Entgeltumwandlung und Abführung der umgewandelten Gehaltsbestandteile an die Versorgungseinrichtung seien ein einheitlicher wirtschaftlicher Vorgang. Die zur Entgeltumwandlung herangezogenen Gehaltsbestandteile seien Teil des dem Geschäftsführer nach dem Anstellungsvertrag zustehenden Gehaltsanspruchs, womit die Entgeltumwandlung zumindest wirtschaftlich lediglich Teil der Gehaltsverwendung durch den Geschäftsführer sei. Für die GmbH (Klägerin) ergebe sich mangels (zusätzlichen) Aufwands keine Vermögensminderung oder verhinderte Vermögensmehrung. Der Vorgang sei für sie neutral.

Zwar sei das Vorliegen einer Vermögensminderung grundsätzlich für jeden einzelnen Geschäftsvorfall zu prüfen (BFH-Urteil vom 23.10.2013).
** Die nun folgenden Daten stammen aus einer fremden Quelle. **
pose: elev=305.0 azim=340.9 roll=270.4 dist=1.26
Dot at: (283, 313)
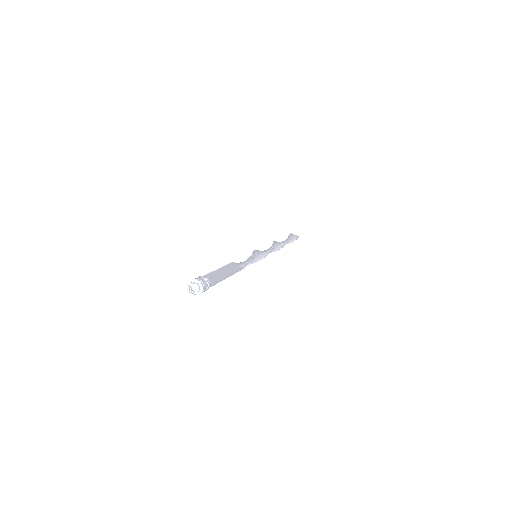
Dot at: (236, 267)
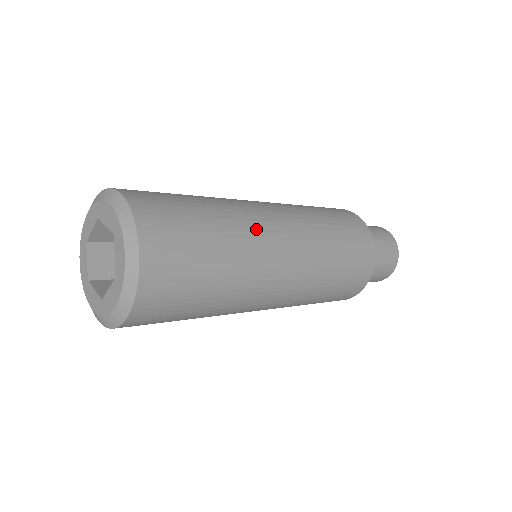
Allerdings sei auch zu prüfen, ob ein Vorteilsausgleich das für die Gesellschaft nachteilige Geschäft ausgleiche. Bei Geschäftsvorfällen, die wirtschaftlich als einheitliches Geschäft anzusehen sind, komme die Annahme einer vGA wegen der vorzunehmenden Saldierung grundsätzlich nicht in Betracht. Vorliegend stünden Verpflichtung (Abführung eines Betrages an die Unterstützungskasse) und Entlastung (Minderung der an den Kläger zu zahlenden Vergütung in Höhe des der Unterstützungskasse zu zahlenden Betrages) in einem untrennbaren rechtlichen und wirtschaftlichen Zusammenhang und glichen sich aus. Folglich wirke sich das Rechtsgeschäft nicht auf den Unterschiedsbetrag nach § 4 Abs. 1 S. 1 EStG aus.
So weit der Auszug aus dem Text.